● **Task details**: Look below for the line with "tro tumbler is", then give it again exactly, along with every line that comes after it, the final line included.

(Dataset entries)
§ §
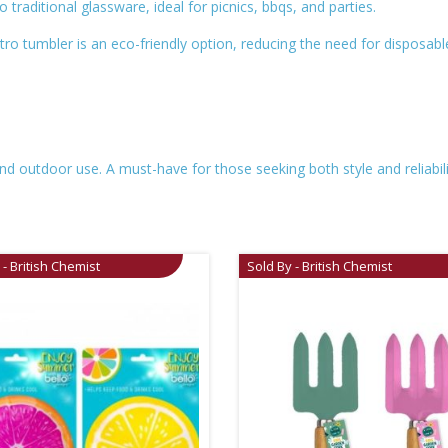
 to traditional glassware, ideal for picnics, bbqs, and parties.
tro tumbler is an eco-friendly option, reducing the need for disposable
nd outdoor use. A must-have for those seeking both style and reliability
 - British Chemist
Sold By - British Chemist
§ §
● **Task output**:
tro tumbler is an eco-friendly option, reducing the need for disposable
nd outdoor use. A must-have for those seeking both style and reliability
 - British Chemist
Sold By - British Chemist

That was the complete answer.